The dot.com blowup of 2000 and the market collapse eight years later due to the mortgage crisis did not damage the firm, he said.

“Those events slowed things down, but we do business when people have money to invest,” he said. “The advisers who are affiliated with us want to do the right thing with clients. They’re not trading stocks and building positions. They’re helping people and don’t think of themselves as titans of Wall Street.”

Mr. Grant’s honesty and candor have earned the respect of his peers, and he has publicly and privately railed against securities regulators, essentially making the argument that they have too much power. In an interview with InvestmentNews in 2005, he argued that securities regulators were trying to undermine the free market. “I think that’s No. 1,” he said at the time.

Now, he’s more circumspect in his comments about the government watchdogs of the securities industry.

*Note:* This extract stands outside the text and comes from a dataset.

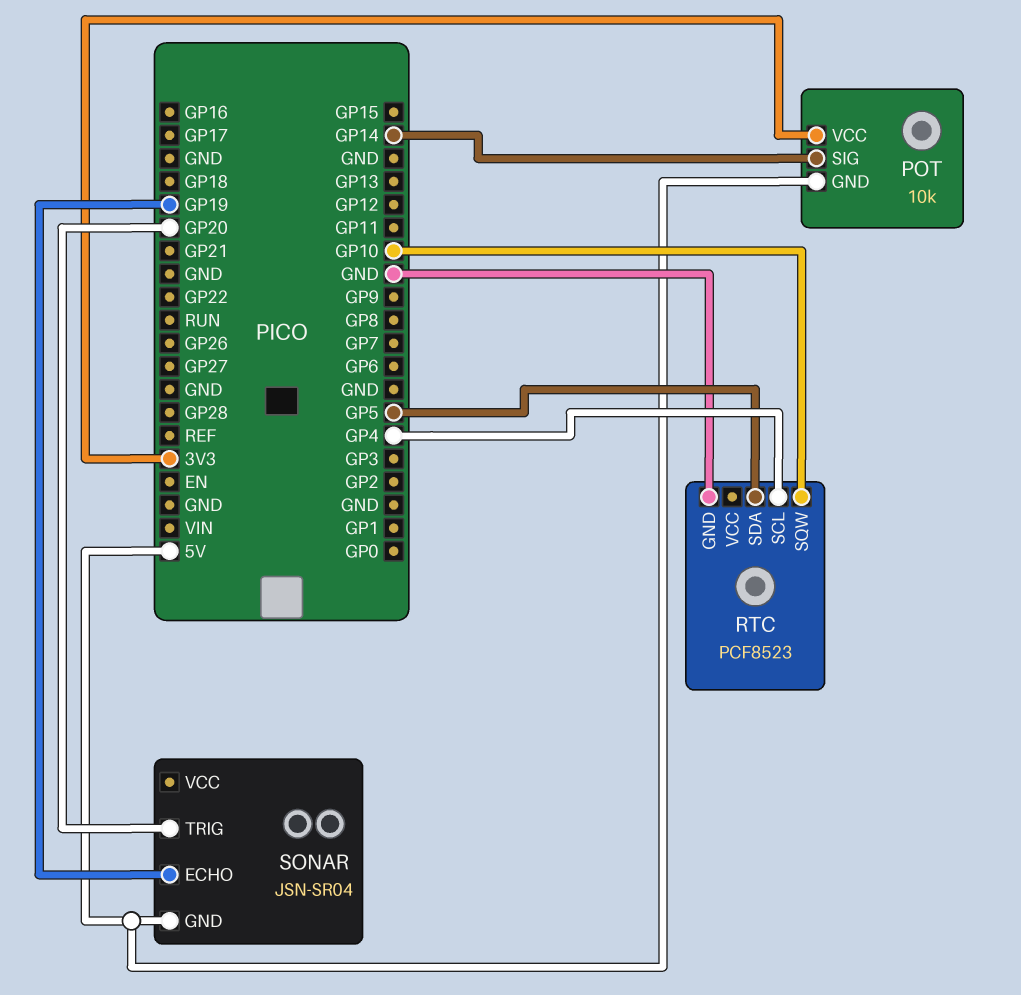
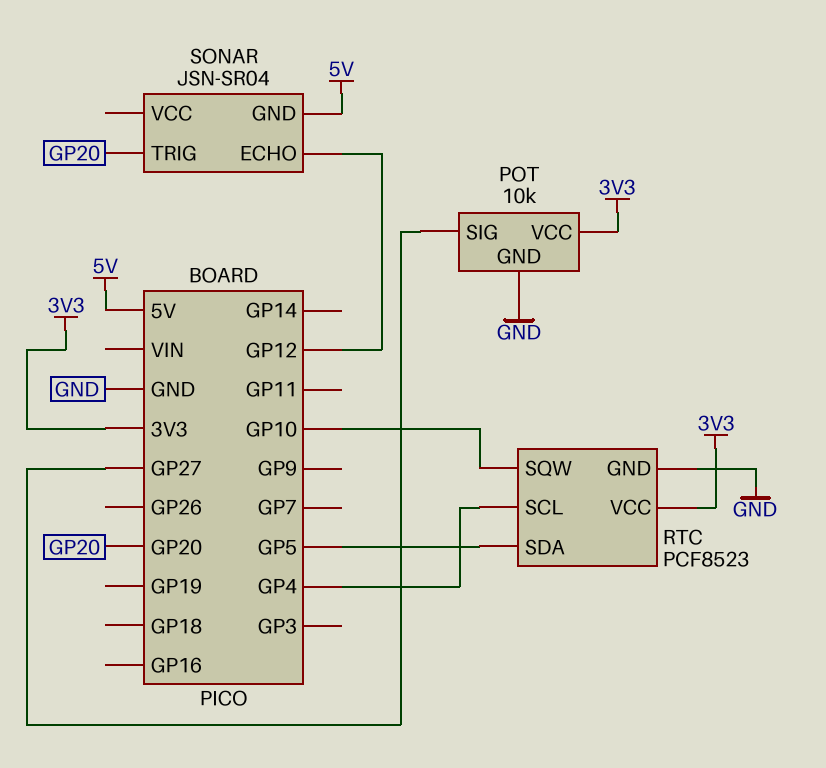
POT pin GND: 5V -> GND
POT pin SIG: GP14 -> GP27
RTC pin VCC: none -> 3V3
SONAR pin ECHO: GP19 -> GP12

He declined to comment when asked about the power the regulators currently wield in the securities industry.

Regardless, he remains positive about the future.

“In the ’80s, we initially started with four or five advisers, just to get it started,” he said. “We’ve been lucky in Syracuse and hired people who were sincere and dedicated. It’s the kind of town that breeds those kinds of people.”

“Now, the firm has around 120 employees, some who started in 1985 are still with us,” he said. “It’s for people like them that we are planning the future of Cadaret Grant.”